My horse is/was exactly as you described your horse. He would MUCH rather not ever have to lead if he could avoid it.
When he was first with other horses he would go real slow, hoping and allowing the other horse behind him to pass him.
And almost the whole time he was first he kept looking left, then right, then left etc etc FOR things to spook at. Fun ride, NOT!
The first year I spent just getting to know him and was put in front a lot because the others I rode with didn't want to go first. Needless to say those rides were nerve wracking and he spooked a lot and I fell off several times.
The second year I spent on getting him over this and rode with people who allowed me to work on him going first. We did a lot of the leap frog game and other than that I kept him busy working and concentrating on me while he was first.

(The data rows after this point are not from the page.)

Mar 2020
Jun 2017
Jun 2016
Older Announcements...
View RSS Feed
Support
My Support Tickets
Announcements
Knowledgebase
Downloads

This year, year three he now goes first without any problems what so ever. He would rather be anything but first, no doubt about it, but, we have worked on his confidence enough that he will do it safely.
Now on the flip side of things I was always able to take him out by ourselves without the problems we had with other horses.
My theory on why is this:
When he is first with other horses it's a huge responsibility. He, my horse, thinks he has to be the leader, cause he is the leader and he takes that responsibility seriously. He wants to keep alert and vigilant for any and all predators and lead them away fast, or, to get away faster than them so he survives. I am not sure which.
When he is following behind the leader he lets them do all that worrying and even when they spook he has no reaction from it because he sees they haven't been eaten. (Some other horses feed off other people's horse's spooks, my boy never has thankfully).
But, when we go out all by ourselves he has always been MUCH better. He is a bit more alert than if he was following another horse, but, all in all he does real well.
That's because he letting me be the leader and not depending on the other horses on the ride. He is more actively listening to me and putting his trust into me.
This is why when I go out with others I had to step up and keep his focus on me rather than on the other horses and what they were doing.
The more you keep your horse's mind engage while riding with or without a group, the more he's thinking of what you want, rather than what he can spook at.